### Input material
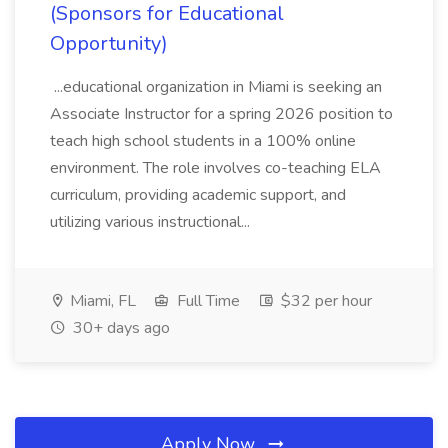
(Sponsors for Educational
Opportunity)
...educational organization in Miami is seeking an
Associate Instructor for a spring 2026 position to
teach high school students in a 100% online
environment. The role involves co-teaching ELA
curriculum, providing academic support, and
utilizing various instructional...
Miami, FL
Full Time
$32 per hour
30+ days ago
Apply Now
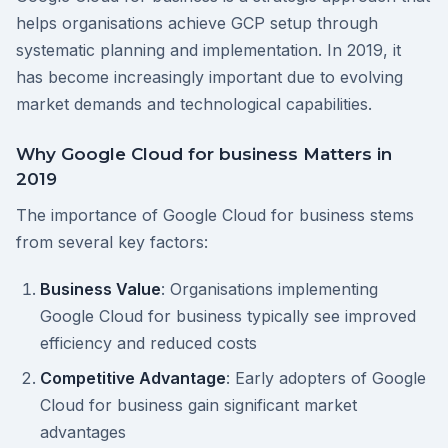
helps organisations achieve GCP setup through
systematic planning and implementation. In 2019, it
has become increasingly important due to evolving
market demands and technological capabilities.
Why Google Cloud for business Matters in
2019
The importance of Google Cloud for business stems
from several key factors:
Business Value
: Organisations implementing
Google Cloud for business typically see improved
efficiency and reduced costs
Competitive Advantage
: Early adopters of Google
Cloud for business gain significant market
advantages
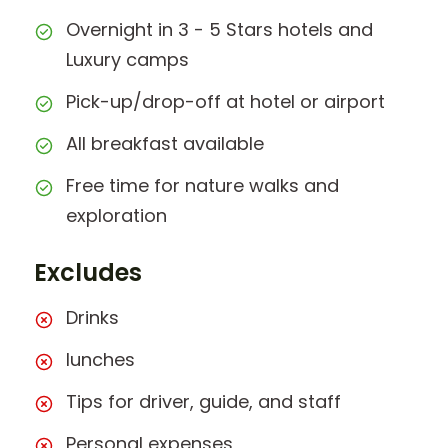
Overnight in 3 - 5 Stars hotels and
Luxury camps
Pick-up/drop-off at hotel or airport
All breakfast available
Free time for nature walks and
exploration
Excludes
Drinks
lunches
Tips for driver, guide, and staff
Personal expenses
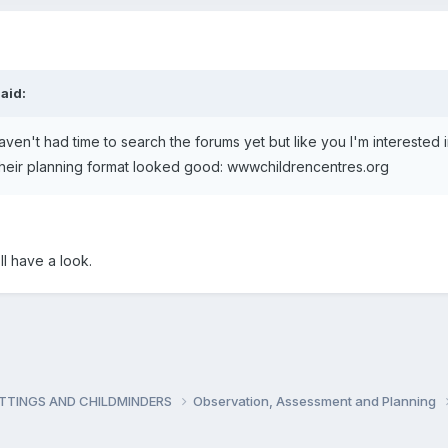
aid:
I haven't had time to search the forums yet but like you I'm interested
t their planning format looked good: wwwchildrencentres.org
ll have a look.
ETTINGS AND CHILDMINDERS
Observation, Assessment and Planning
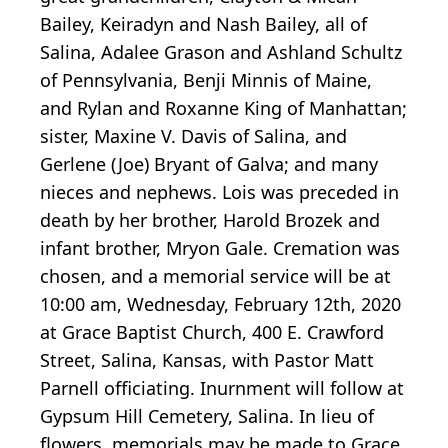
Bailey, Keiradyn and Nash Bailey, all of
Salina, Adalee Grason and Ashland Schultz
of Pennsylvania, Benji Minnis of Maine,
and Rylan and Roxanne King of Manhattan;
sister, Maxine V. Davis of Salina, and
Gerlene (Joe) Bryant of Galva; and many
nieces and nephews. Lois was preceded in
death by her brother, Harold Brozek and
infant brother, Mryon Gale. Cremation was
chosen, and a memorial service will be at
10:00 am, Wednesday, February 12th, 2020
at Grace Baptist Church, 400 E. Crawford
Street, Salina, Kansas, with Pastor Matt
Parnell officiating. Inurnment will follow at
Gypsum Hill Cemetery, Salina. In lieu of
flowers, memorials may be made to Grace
...
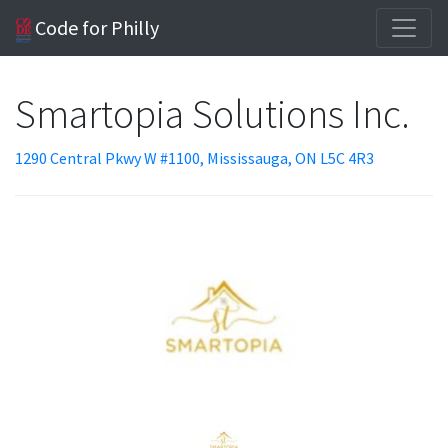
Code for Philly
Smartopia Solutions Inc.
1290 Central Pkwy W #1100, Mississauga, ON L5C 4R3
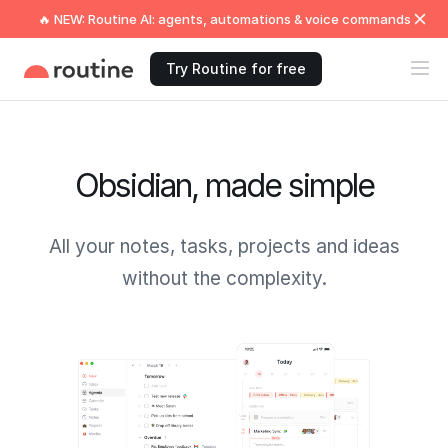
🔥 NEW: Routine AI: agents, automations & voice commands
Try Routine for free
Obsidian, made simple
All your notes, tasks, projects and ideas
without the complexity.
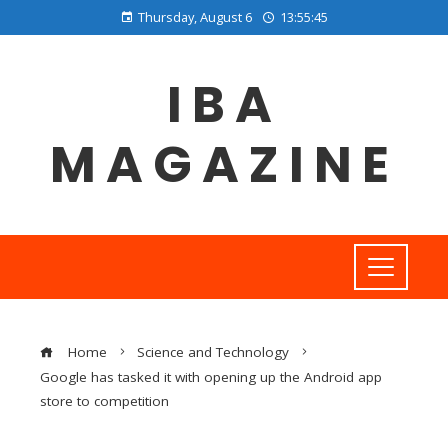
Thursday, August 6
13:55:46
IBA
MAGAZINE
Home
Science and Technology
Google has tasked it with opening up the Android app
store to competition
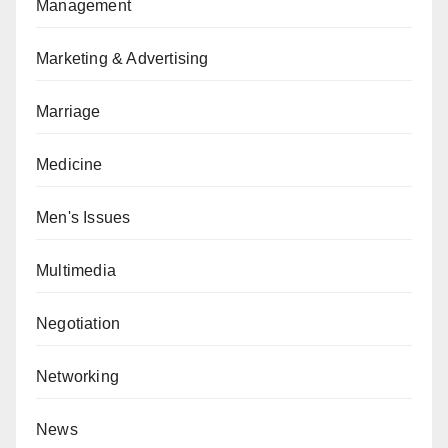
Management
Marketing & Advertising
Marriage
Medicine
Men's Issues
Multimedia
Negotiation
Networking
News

### What you will do
Print exactly the lines above from the one with "(Sponsors for Educational" to the one with "curriculum, providing academic support, and", including both.

### Answer space
(Sponsors for Educational
Opportunity)
...educational organization in Miami is seeking an
Associate Instructor for a spring 2026 position to
teach high school students in a 100% online
environment. The role involves co-teaching ELA
curriculum, providing academic support, and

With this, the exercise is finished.